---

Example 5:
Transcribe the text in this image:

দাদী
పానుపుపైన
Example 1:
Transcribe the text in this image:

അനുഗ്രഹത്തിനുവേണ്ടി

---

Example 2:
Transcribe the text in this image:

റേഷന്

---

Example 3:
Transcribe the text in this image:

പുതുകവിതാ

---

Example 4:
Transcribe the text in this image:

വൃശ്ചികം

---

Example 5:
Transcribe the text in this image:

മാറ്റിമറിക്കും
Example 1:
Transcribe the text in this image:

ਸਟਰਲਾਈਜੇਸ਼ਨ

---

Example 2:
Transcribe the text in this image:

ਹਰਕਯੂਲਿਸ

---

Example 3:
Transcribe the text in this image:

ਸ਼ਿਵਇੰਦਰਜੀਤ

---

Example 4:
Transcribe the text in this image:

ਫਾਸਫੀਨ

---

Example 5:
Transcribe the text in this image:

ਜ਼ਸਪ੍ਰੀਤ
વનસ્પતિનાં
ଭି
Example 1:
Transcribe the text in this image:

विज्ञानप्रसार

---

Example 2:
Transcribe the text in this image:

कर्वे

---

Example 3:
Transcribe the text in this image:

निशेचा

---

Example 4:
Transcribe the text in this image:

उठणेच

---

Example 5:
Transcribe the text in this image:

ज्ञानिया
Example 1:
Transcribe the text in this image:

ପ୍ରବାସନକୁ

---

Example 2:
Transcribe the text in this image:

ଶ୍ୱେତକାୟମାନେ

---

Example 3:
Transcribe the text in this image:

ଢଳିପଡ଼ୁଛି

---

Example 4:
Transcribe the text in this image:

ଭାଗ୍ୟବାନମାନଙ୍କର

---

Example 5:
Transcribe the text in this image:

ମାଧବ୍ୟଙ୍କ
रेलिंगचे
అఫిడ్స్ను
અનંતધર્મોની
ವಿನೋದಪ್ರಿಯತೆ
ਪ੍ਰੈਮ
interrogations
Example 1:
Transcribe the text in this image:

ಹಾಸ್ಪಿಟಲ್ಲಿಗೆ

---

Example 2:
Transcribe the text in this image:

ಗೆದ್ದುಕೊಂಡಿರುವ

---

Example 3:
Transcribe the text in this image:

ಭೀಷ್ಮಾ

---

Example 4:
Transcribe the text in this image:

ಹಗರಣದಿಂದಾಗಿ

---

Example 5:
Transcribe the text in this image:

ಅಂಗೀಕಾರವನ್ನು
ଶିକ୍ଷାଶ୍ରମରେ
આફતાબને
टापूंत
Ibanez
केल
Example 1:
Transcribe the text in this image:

■ ■ ■ ■

PROBLEM DESCRIPTION:
Write out every entry above, character for character, with no changes.

OUTPUT OF THE EXERCISE:
---

Example 5:
Transcribe the text in this image:

দাদী
పానుపుపైన
Example 1:
Transcribe the text in this image:

അനുഗ്രഹത്തിനുവേണ്ടി

---

Example 2:
Transcribe the text in this image:

റേഷന്

---

Example 3:
Transcribe the text in this image:

പുതുകവിതാ

---

Example 4:
Transcribe the text in this image:

വൃശ്ചികം

---

Example 5:
Transcribe the text in this image:

മാറ്റിമറിക്കും
Example 1:
Transcribe the text in this image:

ਸਟਰਲਾਈਜੇਸ਼ਨ

---

Example 2:
Transcribe the text in this image:

ਹਰਕਯੂਲਿਸ

---

Example 3:
Transcribe the text in this image:

ਸ਼ਿਵਇੰਦਰਜੀਤ

---

Example 4:
Transcribe the text in this image:

ਫਾਸਫੀਨ

---

Example 5:
Transcribe the text in this image:

ਜ਼ਸਪ੍ਰੀਤ
વનસ્પતિનાં
ଭି
Example 1:
Transcribe the text in this image:

विज्ञानप्रसार

---

Example 2:
Transcribe the text in this image:

कर्वे

---

Example 3:
Transcribe the text in this image:

निशेचा

---

Example 4:
Transcribe the text in this image:

उठणेच

---

Example 5:
Transcribe the text in this image:

ज्ञानिया
Example 1:
Transcribe the text in this image:

ପ୍ରବାସନକୁ

---

Example 2:
Transcribe the text in this image:

ଶ୍ୱେତକାୟମାନେ

---

Example 3:
Transcribe the text in this image:

ଢଳିପଡ଼ୁଛି

---

Example 4:
Transcribe the text in this image:

ଭାଗ୍ୟବାନମାନଙ୍କର

---

Example 5:
Transcribe the text in this image:

ମାଧବ୍ୟଙ୍କ
रेलिंगचे
అఫిడ్స్ను
અનંતધર્મોની
ವಿನೋದಪ್ರಿಯತೆ
ਪ੍ਰੈਮ
interrogations
Example 1:
Transcribe the text in this image:

ಹಾಸ್ಪಿಟಲ್ಲಿಗೆ

---

Example 2:
Transcribe the text in this image:

ಗೆದ್ದುಕೊಂಡಿರುವ

---

Example 3:
Transcribe the text in this image:

ಭೀಷ್ಮಾ

---

Example 4:
Transcribe the text in this image:

ಹಗರಣದಿಂದಾಗಿ

---

Example 5:
Transcribe the text in this image:

ಅಂಗೀಕಾರವನ್ನು
ଶିକ୍ଷାଶ୍ରମରେ
આફતાબને
टापूंत
Ibanez
केल
Example 1:
Transcribe the text in this image:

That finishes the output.